Abstract Introduction In cases of non-infected malfunctioning Inflatable penile prosthesis (IPP) device, surgeon often opt to exchange all the device rather than the defective component for fear of increased infection rate and future mechanical dysfunction. Objective To assess whether partial component exchange of IPP device has comparable outcomes to complete explant and replacement of IPP device with or without retained reservoir. Methods A meta-analysis was completed in line with PRISMA 2020 and AMSTAR guidelines. A comprehensive search was done on MEDLINE (OVID), PubMed, and Cochrane Library electronic databases from their inceptions until May 2023, identifying studies that reported on outcomes and complications of revision surgery for non-infected malfunctioning IPP device. Three groups were compared: the first group underwent a single or two-component exchange, the second group had a complete explant replacement of the entire device, and the third group had replacement of all components with a drained and retained primary reservoir. Results A total of 9 articles were included in the analysis. 12,152 patients had complete replacement of their device, 128 had partial exchange of their device and 151 patients had “drained and retained” reservoir following revision. The mean age was similar among the 3 groups between 62–68 years. The median follows up time ranged between 12 and 79 months. Partial component ex change had a higher rate of mechanical failure 10.3% versus 1.3% and 2.3 % (p=0.03) for complete and “drain and retain” groups respectively. (Figure 1) Similarly, partial component exchange had higher peri-operative complications at 21.2% compared to complete replacement group 9.5% and “drain and retain” group 14.5% (p=0.022).

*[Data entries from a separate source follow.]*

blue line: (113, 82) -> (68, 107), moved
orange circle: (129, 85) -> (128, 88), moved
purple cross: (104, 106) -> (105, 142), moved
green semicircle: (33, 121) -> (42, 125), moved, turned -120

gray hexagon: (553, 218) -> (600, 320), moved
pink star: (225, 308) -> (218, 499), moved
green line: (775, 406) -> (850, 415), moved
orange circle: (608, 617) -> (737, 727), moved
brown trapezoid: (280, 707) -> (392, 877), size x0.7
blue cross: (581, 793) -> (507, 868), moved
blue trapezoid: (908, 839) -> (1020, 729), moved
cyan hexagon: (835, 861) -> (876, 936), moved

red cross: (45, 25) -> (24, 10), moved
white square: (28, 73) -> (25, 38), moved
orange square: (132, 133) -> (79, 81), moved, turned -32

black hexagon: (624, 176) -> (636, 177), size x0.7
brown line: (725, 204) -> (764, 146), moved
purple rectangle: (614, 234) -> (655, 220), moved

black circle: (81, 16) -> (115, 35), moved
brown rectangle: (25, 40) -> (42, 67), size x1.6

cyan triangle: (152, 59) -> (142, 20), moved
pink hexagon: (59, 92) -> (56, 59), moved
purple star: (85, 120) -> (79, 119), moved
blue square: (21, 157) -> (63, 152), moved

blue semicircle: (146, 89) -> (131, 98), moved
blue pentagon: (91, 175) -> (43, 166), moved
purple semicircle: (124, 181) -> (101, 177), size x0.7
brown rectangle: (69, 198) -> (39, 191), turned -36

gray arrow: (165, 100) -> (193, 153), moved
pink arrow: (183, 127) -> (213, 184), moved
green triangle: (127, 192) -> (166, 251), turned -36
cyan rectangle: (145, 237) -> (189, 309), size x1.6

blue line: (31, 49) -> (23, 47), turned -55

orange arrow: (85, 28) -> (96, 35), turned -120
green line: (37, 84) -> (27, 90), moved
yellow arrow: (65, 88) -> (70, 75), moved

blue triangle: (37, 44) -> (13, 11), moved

However, the infection rate was similar among the three groups, 7.7%, 2.7% and 3.3% respectively (p= 0.301). (Figure 2) Conclusions Partial component exchange during IPP revision has higher rates of perioperative complication and future mechanical failure but has similar rate of infection compared to complete component replacement with or without “drain and retain” of original reservoir. Disclosure No.